Although it might be correct to conclude that the Bailey-Nunnelly feud sprang from differing political views, it is important to clarify that slavery probably was not the issue. Robert Bailey, Sr., though he had been born in Ohio, owned several slaves at least until the census in 1860. The fact that Robert Bailey, Sr., was a slave owner who fought for the Union cause may suprise someone today, but it certainly did not make Bailey an oddity in Missouri at the dawn of the Civil War. As the Civil War began, “a majority of Missouri voters supported the institution of slavery, but this attitude did not automatically translate into support for secession.” This was true of many slaveowners, at least at the beginning of the war, when many were hoping “to guarantee both slavery and the Union.” Unfortunately for slave owning supporters of the Union, they would incur the wrath of both abolitionists and, in the case of the Baileys, slaveowning secessionists like the Nunnellys.

It is not difficult to imagine neighbors in 1859 Missouri at odds with each other if one family supported secession and the other supported the Union, even if both families owned slaves.
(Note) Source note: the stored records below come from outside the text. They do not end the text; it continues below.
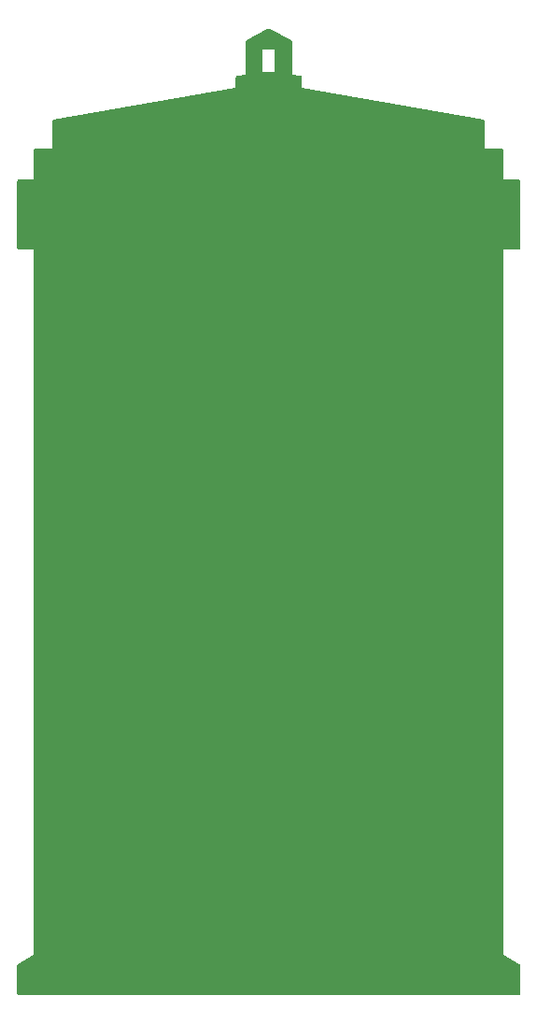
<source format=gtl>
G04 #@! TF.GenerationSoftware,KiCad,Pcbnew,(6.99.0-2501-g45393f228a)*
G04 #@! TF.CreationDate,2022-07-20T10:21:51-05:00*
G04 #@! TF.ProjectId,tardis,74617264-6973-42e6-9b69-6361645f7063,rev?*
G04 #@! TF.SameCoordinates,Original*
G04 #@! TF.FileFunction,Copper,L1,Top*
G04 #@! TF.FilePolarity,Positive*
%FSLAX46Y46*%
G04 Gerber Fmt 4.6, Leading zero omitted, Abs format (unit mm)*
G04 Created by KiCad (PCBNEW (6.99.0-2501-g45393f228a)) date 2022-07-20 10:21:51*
%MOMM*%
%LPD*%
G01*
G04 APERTURE LIST*
G04 #@! TA.AperFunction,ViaPad*
%ADD10C,0.800000*%
G04 #@! TD*
G04 APERTURE END LIST*
D10*
X167000000Y-152200000D03*
X123000000Y-152200000D03*
G04 #@! TA.AperFunction,NonConductor*
G36*
X145128230Y-65416097D02*
G01*
X147034222Y-66464393D01*
X147084271Y-66514748D01*
X147099500Y-66574796D01*
X147099500Y-69599871D01*
X147099462Y-69599940D01*
X147099500Y-69600072D01*
X147099500Y-69600099D01*
X147099527Y-69600164D01*
X147099577Y-69600338D01*
X147099605Y-69600353D01*
X147099617Y-69600383D01*
X147099784Y-69600452D01*
X147099846Y-69600486D01*
X147099874Y-69600489D01*
X147100000Y-69600541D01*
X147100072Y-69600511D01*
X147112496Y-69601891D01*
X147112498Y-69601892D01*
X147887414Y-69687994D01*
X147952910Y-69715396D01*
X147993193Y-69773858D01*
X147999500Y-69813223D01*
X147999500Y-70799855D01*
X147999467Y-70799907D01*
X147999500Y-70800055D01*
X147999500Y-70800099D01*
X147999521Y-70800151D01*
X147999557Y-70800311D01*
X147999598Y-70800337D01*
X147999617Y-70800383D01*
X147999767Y-70800445D01*
X147999816Y-70800476D01*
X147999862Y-70800484D01*
X148000000Y-70800541D01*
X148000056Y-70800518D01*
X148012061Y-70802615D01*
X148012063Y-70802616D01*
X160636615Y-73008110D01*
X164495184Y-73682197D01*
X164558846Y-73713624D01*
X164595411Y-73774480D01*
X164599500Y-73806317D01*
X164599500Y-76299901D01*
X164599459Y-76300000D01*
X164599500Y-76300099D01*
X164599617Y-76300383D01*
X164600000Y-76300541D01*
X164600099Y-76300500D01*
X166173500Y-76300500D01*
X166241621Y-76320502D01*
X166288114Y-76374158D01*
X166299500Y-76426500D01*
X166299500Y-79099901D01*
X166299459Y-79100000D01*
X166299500Y-79100099D01*
X166299617Y-79100383D01*
X166300000Y-79100541D01*
X166300099Y-79100500D01*
X167673500Y-79100500D01*
X167741621Y-79120502D01*
X167788114Y-79174158D01*
X167799500Y-79226500D01*
X167799500Y-85273500D01*
X167779498Y-85341621D01*
X167725842Y-85388114D01*
X167673500Y-85399500D01*
X166300099Y-85399500D01*
X166300000Y-85399459D01*
X166299901Y-85399500D01*
X166299617Y-85399617D01*
X166299459Y-85400000D01*
X166299500Y-85400099D01*
X166299500Y-149299963D01*
X166299475Y-149300131D01*
X166299561Y-149300247D01*
X166299617Y-149300383D01*
X166299775Y-149300448D01*
X166312192Y-149307898D01*
X167738326Y-150163579D01*
X167786449Y-150215778D01*
X167799500Y-150271623D01*
X167799500Y-152873500D01*
X167779498Y-152941621D01*
X167725842Y-152988114D01*
X167673500Y-152999500D01*
X122326500Y-152999500D01*
X122258379Y-152979498D01*
X122211886Y-152925842D01*
X122200500Y-152873500D01*
X122200500Y-150271623D01*
X122220502Y-150203502D01*
X122261674Y-150163579D01*
X123677406Y-149314140D01*
X123700228Y-149300447D01*
X123700383Y-149300383D01*
X123700438Y-149300250D01*
X123700526Y-149300131D01*
X123700500Y-149299959D01*
X123700500Y-85400099D01*
X123700541Y-85400000D01*
X123700383Y-85399617D01*
X123700099Y-85399500D01*
X123700000Y-85399459D01*
X123699901Y-85399500D01*
X122326500Y-85399500D01*
X122258379Y-85379498D01*
X122211886Y-85325842D01*
X122200500Y-85273500D01*
X122200500Y-79226500D01*
X122220502Y-79158379D01*
X122274158Y-79111886D01*
X122326500Y-79100500D01*
X123699901Y-79100500D01*
X123700000Y-79100541D01*
X123700099Y-79100500D01*
X123700383Y-79100383D01*
X123700541Y-79100000D01*
X123700500Y-79099901D01*
X123700500Y-76426500D01*
X123720502Y-76358379D01*
X123774158Y-76311886D01*
X123826500Y-76300500D01*
X125399901Y-76300500D01*
X125400000Y-76300541D01*
X125400099Y-76300500D01*
X125400383Y-76300383D01*
X125400541Y-76300000D01*
X125400500Y-76299901D01*
X125400500Y-73806317D01*
X125420502Y-73738196D01*
X125474158Y-73691703D01*
X125504815Y-73682197D01*
X141999944Y-70800518D01*
X142000000Y-70800541D01*
X142000139Y-70800484D01*
X142000183Y-70800476D01*
X142000230Y-70800446D01*
X142000383Y-70800383D01*
X142000402Y-70800337D01*
X142000443Y-70800311D01*
X142000478Y-70800153D01*
X142000500Y-70800099D01*
X142000500Y-70800052D01*
X142000532Y-70799907D01*
X142000500Y-70799856D01*
X142000500Y-69813223D01*
X142020502Y-69745102D01*
X142074158Y-69698609D01*
X142112586Y-69687994D01*
X142245050Y-69673276D01*
X142899928Y-69600511D01*
X142900000Y-69600541D01*
X142900126Y-69600489D01*
X142900154Y-69600486D01*
X142900216Y-69600452D01*
X142900383Y-69600383D01*
X142900395Y-69600353D01*
X142900423Y-69600338D01*
X142900473Y-69600164D01*
X142900500Y-69600099D01*
X142900500Y-69600072D01*
X142900538Y-69599940D01*
X142900500Y-69599871D01*
X142900500Y-69300000D01*
X144399459Y-69300000D01*
X144399500Y-69300099D01*
X144399617Y-69300383D01*
X144400000Y-69300541D01*
X144400099Y-69300500D01*
X145499901Y-69300500D01*
X145500000Y-69300541D01*
X145500099Y-69300500D01*
X145500383Y-69300383D01*
X145500541Y-69300000D01*
X145500500Y-69299901D01*
X145500500Y-67300099D01*
X145500541Y-67300000D01*
X145500383Y-67299617D01*
X145500099Y-67299500D01*
X145500000Y-67299459D01*
X145499901Y-67299500D01*
X144400099Y-67299500D01*
X144400000Y-67299459D01*
X144399901Y-67299500D01*
X144399617Y-67299617D01*
X144399459Y-67300000D01*
X144399500Y-67300099D01*
X144399500Y-69299901D01*
X144399459Y-69300000D01*
X142900500Y-69300000D01*
X142900500Y-66574796D01*
X142920502Y-66506675D01*
X142965778Y-66464393D01*
X144871771Y-65416097D01*
X144932493Y-65400500D01*
X145067508Y-65400500D01*
X145128230Y-65416097D01*
G37*
G04 #@! TD.AperFunction*
M02*

</source>
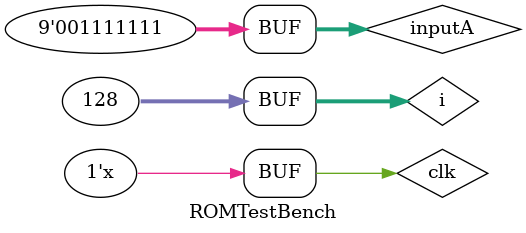
<source format=v>
`timescale 1ns / 1ps
module ROMTestBench( );
    reg clk = 0;
    reg [8:0] inputA;
    wire [7:0] outputC;
    integer i;
    always #1 clk = ~clk;
    initial
        begin
            for (i=0; i < 128; i=i+1)
            begin
                #5 inputA = i;
            end
        end
    ROM U0 ( clk, inputA, outputC);
endmodule

</source>
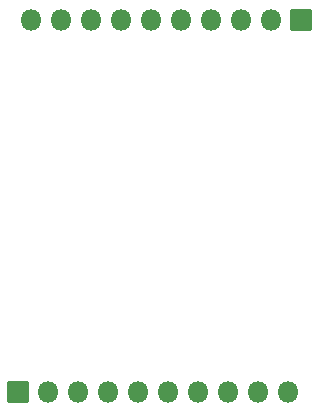
<source format=gbr>
%TF.GenerationSoftware,KiCad,Pcbnew,8.0.2-8.0.2-0~ubuntu20.04.1*%
%TF.CreationDate,2024-06-01T01:08:57-05:00*%
%TF.ProjectId,coral_b2b_breakout,636f7261-6c5f-4623-9262-5f627265616b,rev?*%
%TF.SameCoordinates,Original*%
%TF.FileFunction,Soldermask,Bot*%
%TF.FilePolarity,Negative*%
%FSLAX46Y46*%
G04 Gerber Fmt 4.6, Leading zero omitted, Abs format (unit mm)*
G04 Created by KiCad (PCBNEW 8.0.2-8.0.2-0~ubuntu20.04.1) date 2024-06-01 01:08:57*
%MOMM*%
%LPD*%
G01*
G04 APERTURE LIST*
G04 Aperture macros list*
%AMRoundRect*
0 Rectangle with rounded corners*
0 $1 Rounding radius*
0 $2 $3 $4 $5 $6 $7 $8 $9 X,Y pos of 4 corners*
0 Add a 4 corners polygon primitive as box body*
4,1,4,$2,$3,$4,$5,$6,$7,$8,$9,$2,$3,0*
0 Add four circle primitives for the rounded corners*
1,1,$1+$1,$2,$3*
1,1,$1+$1,$4,$5*
1,1,$1+$1,$6,$7*
1,1,$1+$1,$8,$9*
0 Add four rect primitives between the rounded corners*
20,1,$1+$1,$2,$3,$4,$5,0*
20,1,$1+$1,$4,$5,$6,$7,0*
20,1,$1+$1,$6,$7,$8,$9,0*
20,1,$1+$1,$8,$9,$2,$3,0*%
G04 Aperture macros list end*
%ADD10O,1.801600X1.801600*%
%ADD11RoundRect,0.050800X0.850000X-0.850000X0.850000X0.850000X-0.850000X0.850000X-0.850000X-0.850000X0*%
%ADD12RoundRect,0.050800X-0.850000X0.850000X-0.850000X-0.850000X0.850000X-0.850000X0.850000X0.850000X0*%
G04 APERTURE END LIST*
D10*
%TO.C,J2*%
X164460000Y-98500000D03*
X161920000Y-98500000D03*
X159380000Y-98500000D03*
X156840000Y-98500000D03*
X154300000Y-98500000D03*
X151760000Y-98500000D03*
X149220000Y-98500000D03*
X146680000Y-98500000D03*
X144140000Y-98500000D03*
D11*
X141600000Y-98500000D03*
%TD*%
D10*
%TO.C,J1*%
X142715000Y-67050000D03*
X145255000Y-67050000D03*
X147795000Y-67050000D03*
X150335000Y-67050000D03*
X152875000Y-67050000D03*
X155415000Y-67050000D03*
X157955000Y-67050000D03*
X160495000Y-67050000D03*
X163035000Y-67050000D03*
D12*
X165575000Y-67050000D03*
%TD*%
M02*

</source>
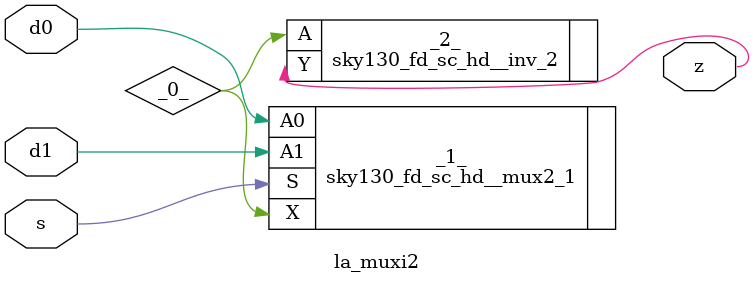
<source format=v>

module la_muxi2(d0, d1, s, z);
  wire _0_;
  input d0;
  input d1;
  input s;
  output z;
  sky130_fd_sc_hd__mux2_1 _1_ (
    .A0(d0),
    .A1(d1),
    .S(s),
    .X(_0_)
  );
  sky130_fd_sc_hd__inv_2 _2_ (
    .A(_0_),
    .Y(z)
  );
endmodule

</source>
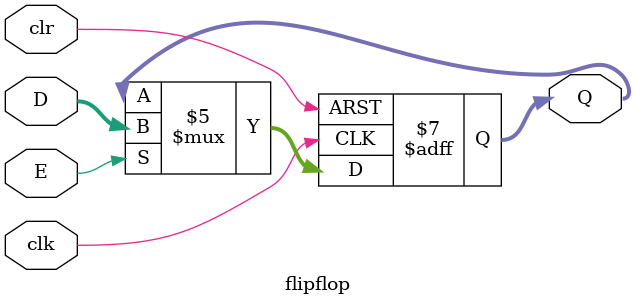
<source format=v>
`timescale 1ns / 1ps

module flipflop(
input wire clk ,
input wire clr ,
input wire [3:0] D ,
input wire E,
output reg [3:0] Q 
);

always @(posedge clk or posedge clr)
        if(clr == 1)
            Q <= 4'b0000;
        else
            begin
                if(E == 1)
                   Q <= D;
                else
                   Q <= Q;
            end
endmodule
</source>
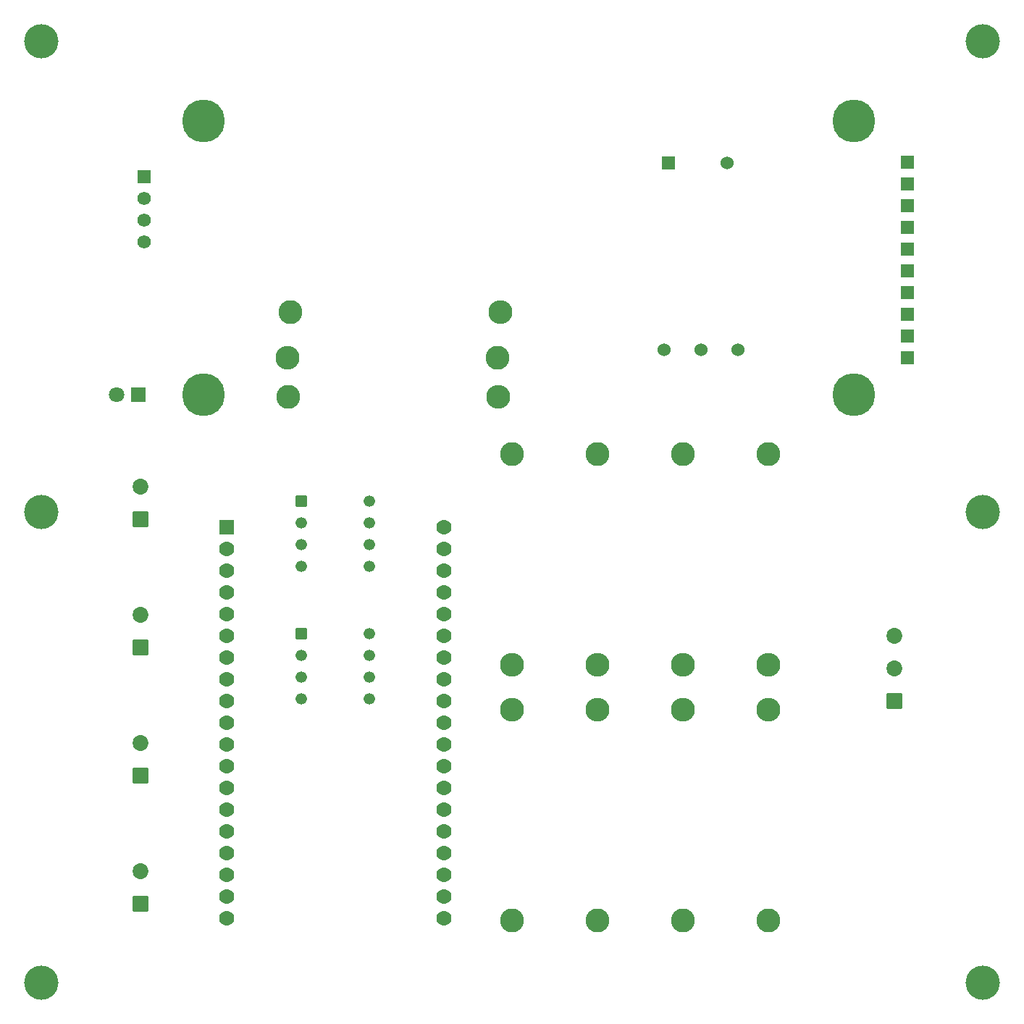
<source format=gbr>
%TF.GenerationSoftware,KiCad,Pcbnew,7.0.2*%
%TF.CreationDate,2024-03-19T15:43:20+05:30*%
%TF.ProjectId,gauss_meter_kicad,67617573-735f-46d6-9574-65725f6b6963,rev?*%
%TF.SameCoordinates,Original*%
%TF.FileFunction,Soldermask,Top*%
%TF.FilePolarity,Negative*%
%FSLAX46Y46*%
G04 Gerber Fmt 4.6, Leading zero omitted, Abs format (unit mm)*
G04 Created by KiCad (PCBNEW 7.0.2) date 2024-03-19 15:43:20*
%MOMM*%
%LPD*%
G01*
G04 APERTURE LIST*
G04 Aperture macros list*
%AMRoundRect*
0 Rectangle with rounded corners*
0 $1 Rounding radius*
0 $2 $3 $4 $5 $6 $7 $8 $9 X,Y pos of 4 corners*
0 Add a 4 corners polygon primitive as box body*
4,1,4,$2,$3,$4,$5,$6,$7,$8,$9,$2,$3,0*
0 Add four circle primitives for the rounded corners*
1,1,$1+$1,$2,$3*
1,1,$1+$1,$4,$5*
1,1,$1+$1,$6,$7*
1,1,$1+$1,$8,$9*
0 Add four rect primitives between the rounded corners*
20,1,$1+$1,$2,$3,$4,$5,0*
20,1,$1+$1,$4,$5,$6,$7,0*
20,1,$1+$1,$6,$7,$8,$9,0*
20,1,$1+$1,$8,$9,$2,$3,0*%
G04 Aperture macros list end*
%ADD10C,4.000000*%
%ADD11RoundRect,0.102000X0.825000X-0.825000X0.825000X0.825000X-0.825000X0.825000X-0.825000X-0.825000X0*%
%ADD12C,1.854000*%
%ADD13C,2.800000*%
%ADD14O,2.800000X2.800000*%
%ADD15RoundRect,0.102000X-0.565000X-0.565000X0.565000X-0.565000X0.565000X0.565000X-0.565000X0.565000X0*%
%ADD16C,1.334000*%
%ADD17RoundRect,0.102000X-0.780000X-0.780000X0.780000X-0.780000X0.780000X0.780000X-0.780000X0.780000X0*%
%ADD18C,1.764000*%
%ADD19C,5.000000*%
%ADD20RoundRect,0.102000X0.685000X-0.685000X0.685000X0.685000X-0.685000X0.685000X-0.685000X-0.685000X0*%
%ADD21C,1.574000*%
%ADD22R,1.800000X1.800000*%
%ADD23C,1.800000*%
%ADD24R,1.524000X1.524000*%
%ADD25C,1.524000*%
G04 APERTURE END LIST*
D10*
%TO.C,*%
X185000000Y-94000000D03*
%TD*%
%TO.C,*%
X75000000Y-94000000D03*
%TD*%
%TO.C,*%
X75000000Y-149000000D03*
%TD*%
%TO.C,*%
X185000000Y-149000000D03*
%TD*%
%TO.C,*%
X185000000Y-39000000D03*
%TD*%
%TO.C,*%
X75000000Y-39000000D03*
%TD*%
D11*
%TO.C,HOLD_HDR1*%
X86560000Y-94798000D03*
D12*
X86560000Y-90988000D03*
%TD*%
D13*
%TO.C,R3*%
X128334000Y-75946000D03*
D14*
X103734000Y-75946000D03*
%TD*%
D13*
%TO.C,R10*%
X130000000Y-141746000D03*
D14*
X130000000Y-117146000D03*
%TD*%
D11*
%TO.C,SW3_HDR1*%
X86560000Y-139798000D03*
D12*
X86560000Y-135988000D03*
%TD*%
D13*
%TO.C,R12*%
X160000000Y-87254000D03*
D14*
X160000000Y-111854000D03*
%TD*%
D11*
%TO.C,PWR_HDR1*%
X86560000Y-124798000D03*
D12*
X86560000Y-120988000D03*
%TD*%
D15*
%TO.C,U1*%
X105410000Y-92690000D03*
D16*
X105410000Y-95230000D03*
X105410000Y-97770000D03*
X105410000Y-100310000D03*
X113350000Y-100310000D03*
X113350000Y-97770000D03*
X113350000Y-95230000D03*
X113350000Y-92690000D03*
%TD*%
D13*
%TO.C,R13*%
X104076000Y-70612000D03*
D14*
X128676000Y-70612000D03*
%TD*%
D13*
%TO.C,R5*%
X140000000Y-87254000D03*
D14*
X140000000Y-111854000D03*
%TD*%
D11*
%TO.C,NULL_HDR1*%
X86560000Y-109798000D03*
D12*
X86560000Y-105988000D03*
%TD*%
D13*
%TO.C,R9*%
X140000000Y-141746000D03*
D14*
X140000000Y-117146000D03*
%TD*%
D15*
%TO.C,U2*%
X105410000Y-108190000D03*
D16*
X105410000Y-110730000D03*
X105410000Y-113270000D03*
X105410000Y-115810000D03*
X113350000Y-115810000D03*
X113350000Y-113270000D03*
X113350000Y-110730000D03*
X113350000Y-108190000D03*
%TD*%
D13*
%TO.C,R1*%
X160000000Y-141746000D03*
D14*
X160000000Y-117146000D03*
%TD*%
D13*
%TO.C,R2*%
X130000000Y-87254000D03*
D14*
X130000000Y-111854000D03*
%TD*%
D13*
%TO.C,R4*%
X103822000Y-80518000D03*
D14*
X128422000Y-80518000D03*
%TD*%
D17*
%TO.C,U3*%
X96680000Y-95810000D03*
D18*
X96680000Y-98350000D03*
X96680000Y-100890000D03*
X96680000Y-103430000D03*
X96680000Y-105970000D03*
X96680000Y-108510000D03*
X96680000Y-111050000D03*
X96680000Y-113590000D03*
X96680000Y-116130000D03*
X96680000Y-118670000D03*
X96680000Y-121210000D03*
X96680000Y-123750000D03*
X96680000Y-126290000D03*
X96680000Y-128830000D03*
X96680000Y-131370000D03*
X96680000Y-133910000D03*
X96680000Y-136450000D03*
X96680000Y-138990000D03*
X96680000Y-141530000D03*
X122080000Y-95810000D03*
X122080000Y-98350000D03*
X122080000Y-100890000D03*
X122080000Y-103430000D03*
X122080000Y-105970000D03*
X122080000Y-108510000D03*
X122080000Y-111050000D03*
X122080000Y-113590000D03*
X122080000Y-116130000D03*
X122080000Y-118670000D03*
X122080000Y-121210000D03*
X122080000Y-123750000D03*
X122080000Y-126290000D03*
X122080000Y-128830000D03*
X122080000Y-131370000D03*
X122080000Y-133910000D03*
X122080000Y-136450000D03*
X122080000Y-138990000D03*
X122080000Y-141530000D03*
%TD*%
D19*
%TO.C,LCD_HDR1*%
X93980000Y-48264000D03*
X93980000Y-80264000D03*
X169980000Y-48264000D03*
X169980000Y-80264000D03*
D20*
X86980000Y-54788000D03*
D21*
X86980000Y-57328000D03*
X86980000Y-59868000D03*
X86980000Y-62408000D03*
%TD*%
D22*
%TO.C,PWR_LED1*%
X86340000Y-80295000D03*
D23*
X83800000Y-80295000D03*
%TD*%
D11*
%TO.C,HALL_HDR1*%
X174752000Y-116078000D03*
D12*
X174752000Y-112268000D03*
X174752000Y-108458000D03*
%TD*%
D13*
%TO.C,R7*%
X150000000Y-87254000D03*
D14*
X150000000Y-111854000D03*
%TD*%
D13*
%TO.C,R11*%
X150000000Y-141746000D03*
D14*
X150000000Y-117146000D03*
%TD*%
D24*
%TO.C,U4*%
X176276000Y-53081500D03*
X176276000Y-55621500D03*
X176276000Y-58161500D03*
X176276000Y-60701500D03*
X176276000Y-63241500D03*
X176276000Y-65781500D03*
X176276000Y-68321500D03*
X176276000Y-70861500D03*
X176276000Y-73401500D03*
X176276000Y-75941500D03*
%TD*%
%TO.C,U6*%
X148336000Y-53213000D03*
D25*
X155194000Y-53213000D03*
X147828000Y-75057000D03*
X152146000Y-75057000D03*
X156464000Y-75057000D03*
%TD*%
M02*

</source>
It seems possible that the problem between the Baileys and Nunnellys, which nearly caused a duel to be fought, was caused by their deeply felt political views.

Sources: Agriculture and Slavery in Missouri's Little Dixie (R. Douglas Hurt); “Crack of the Pistol: Dueling in 19th Century Missouri” (sos.mo.gov); “Duel!” (smithsonianmag.com); Duels and the Roots of Violence in Missouri (Dick Steward); Federal Population Censuses; Federal Slave Censuses; Findagrave.com; History of St. Charles, Montgomery, and Warren Counties, Missouri (1885); Missouri's War: The Civil War in Documents (Ed. Silvana Siddali); St. Charles County (MO) Circuit Court Records (St. Charles County Historical Society); Soldiers Records (sos.mo.gov).